Despite a short reprieve during the recession, the number of jobs moving to the nation's suburbs grew over the last decade, potentially clogging roadways and reducing job access for the poor.
Jobs within 3 miles of a city center fell from 24.5% of overall positions in 2000 to 22.9% in 2010, according to a report released Thursday from the Brookings Institution. During the same time, jobs in the outer suburbs -- between 10 and 35 miles of a city's center -- grew from 40.9% in 2000 to 43.1% in 2010.
The recession halted the flight of jobs to the suburbs for a few years as industries like manufacturing, construction and retail -- businesses that thrive in a city's outer regions -- bore the largest brunt of layoffs. But by 2010, the suburbs accounted for nearly twice the share of jobs as city centers, continuing a trend that has been underway for decades.
"Where the jobs are matters to the overall development of a region," said Elizabeth Kneebone, a fellow at Brookings' Metropolitan Policy Program. "It can impact long-term productivity."
Low-density development away from city centers can be a drag on growth for several reasons, Kneebone said.
For poorer people without access to a car, it can make it harder to physically get to a job. For those with a car, it can lead to longer commute times and more money spent on gas.
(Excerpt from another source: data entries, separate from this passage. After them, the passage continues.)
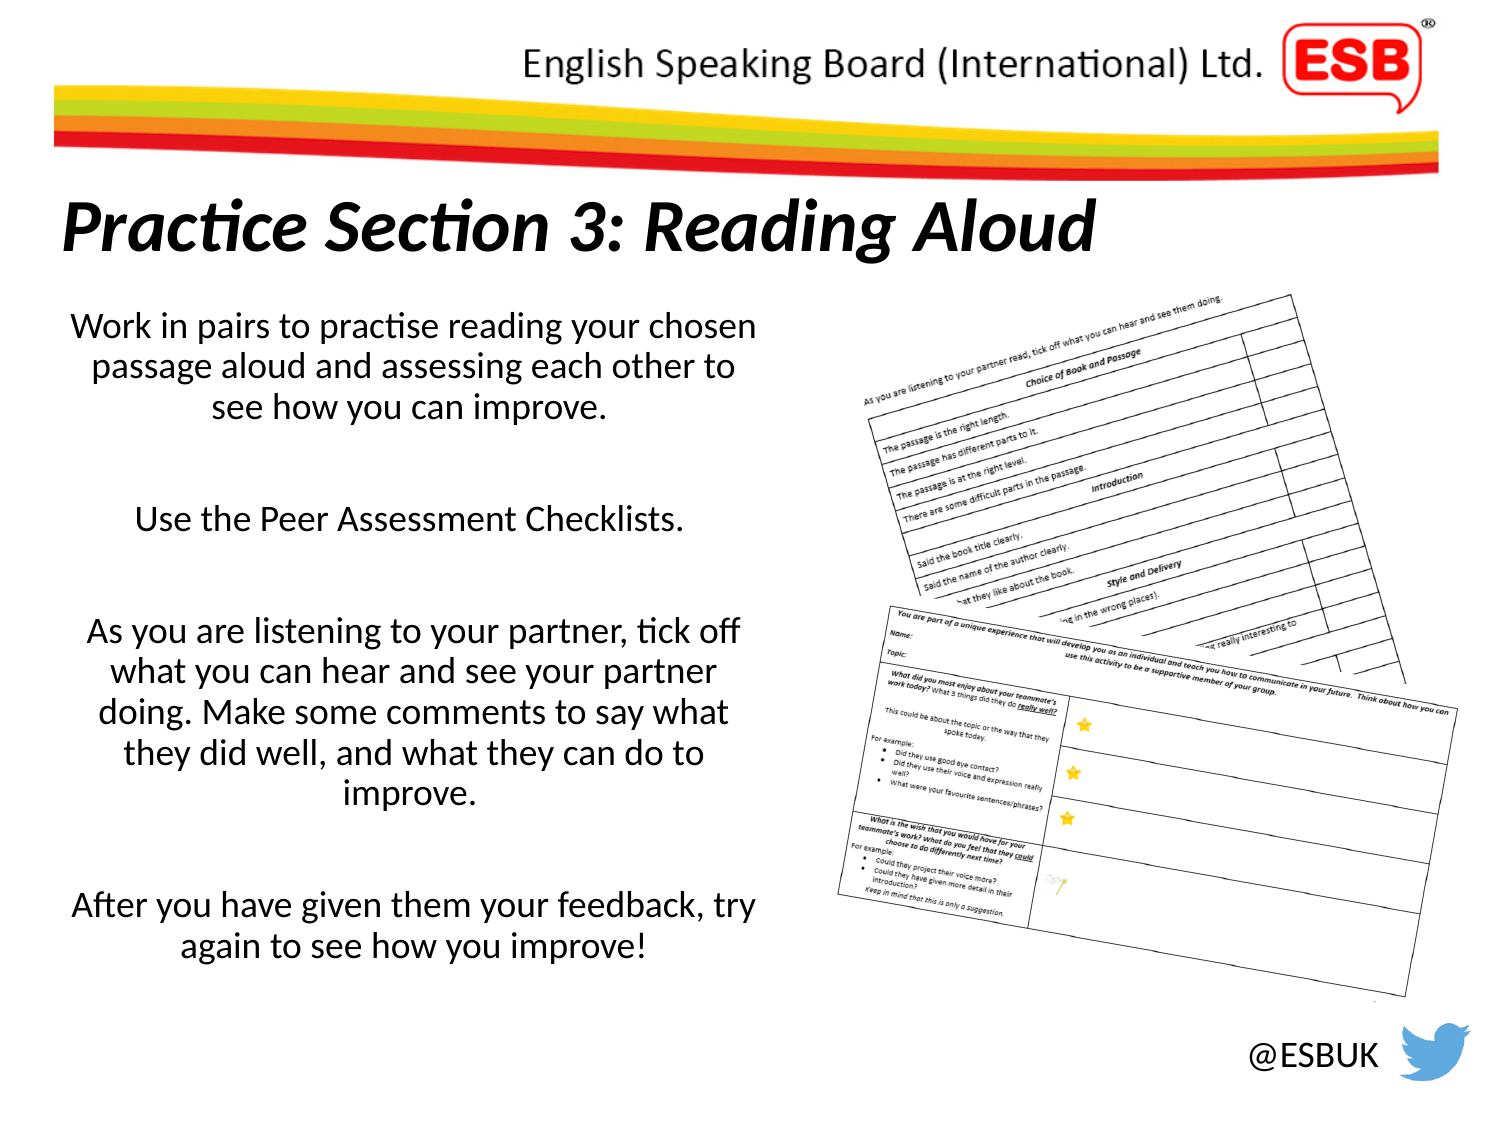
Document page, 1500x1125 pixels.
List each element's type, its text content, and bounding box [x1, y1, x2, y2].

picture [830, 781, 852, 908]
picture [1399, 1023, 1471, 1081]
picture [1444, 692, 1467, 823]
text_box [852, 323, 1444, 959]
subtitle Work in pairs to practise reading your chosen passage aloud and assessing each other to see how you can improve. Use the Peer Assessment Checklists. As you are listening to your partner, tick off what you can hear and see your partner doing. Make some comments to say what they did well, and what they can do to improve. After you have given them your feedback, try again to see how you improve! [53, 298, 776, 1010]
picture [1106, 269, 1306, 323]
picture [1140, 959, 1420, 1008]
picture [0, 0, 1500, 189]
title Practice Section 3: Reading Aloud [45, 133, 1440, 275]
It's also more expensive for taxpayers. Infrastructure costs can be 40% higher in low-density areas than higher ones, she said.
Innovation can also be crimped, as fewer people from similar industries get to interact with one another. Brookings pointed out in a separate report that patenting rates are higher in more densely populated locales.
Kneebone noted that not all suburban job growth is done poorly. Some metro regions, like San Francisco, have done a good job concentrating suburban job growth in specific areas, eliminating many of the potential negatives. Other regions are physically constrained from growing any more near their downtown, due to obstacles like mountains or water.
The metro regions with the highest rate of job density are San Jose, Calif.; Las Vegas; Virginia Beach; Salt Lake City and New York.
The regions with the most "job sprawl" are Detroit, Chicago, Atlanta, Philadelphia and St. Louis.
Despite the much-hyped revitalization taking place in many city centers across the country, Kneebone said the jobs are not necessarily following the shift of residents toward downtown districts. In many places, these new urban dwellers end up reverse commuting to the suburbs for work.
She thinks better planning and zoning laws are required to encourage denser development, and urged more cooperation at both the regional level and among government agencies, such as economic development and transportation departments.
The Brookings report looked at the nation's 100 largest metro areas, which account for about two-thirds of both the country's population and its jobs.